Think David Tennant in years past finale epilogues.

Bride in TARDIS: “What? Whot?! WHAT?!”

The hull of the TITANIC: “What? Whot?! WHAT?!”

…it was always some visual cue, and that’s it. Imagine if RTD had put text on the screen saying “There is a BRIDE in the TARDIS?! What the?!” or “The Hull of the TITANIC? What has the Doctor gotten himself into?!”

But no, instead we get the equivalent of Moffat telling us that our attention spans are SO short that he feels the need to type out on the screen what we are seeing.

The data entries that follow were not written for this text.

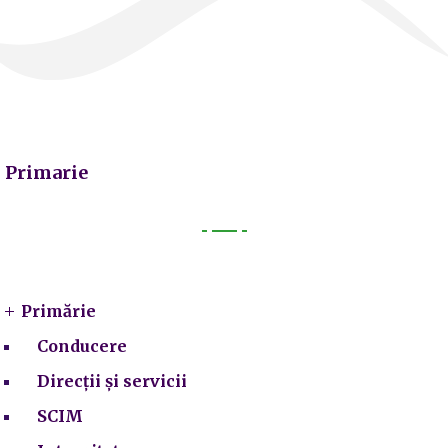
Primarie
Primarie
Primărie
Conducere
Direcții și servicii
SCIM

Did I like the episode in the end? Yeah, the opening nods to past Doctor’s and the like was fun, if short. The Clara reveal appeased me…if making me realize that for whatever reason Moffat needs to make his companions always be a “mystery” for the Doctor to solve…instead of just letting them be…you know, people. How can Clara grow organically as a character if all we (and the Doctor) are doing is trying to “figure her out” from ep to ep. Sad really. I miss Donna…the temp from Chiswick, and Wilf, her dreamer, stargazing grandpa. Seriously.

I liked it, and it’s SCADS better than last years ridiculous finale…but it’s not remotely close to Series 5 THE PANDORICA OPENS / THE BIG BANG, and isn’t even in the same ballpark as RTD-era finale’s like DOOMSDAY or THE LAST OF THE TIMELORDS.

Lacking doesn’t cover it, and I’m more inclined to talk about what didn’t work for me, if only because what DID work for me in the episode is very little.

And that all makes me sad.







1 comment:

  1. I agree 100% with your review. I was completely blah about this entire thing. Completely underwhelming.

    I also miss Donna. She added a lot of fun to the show.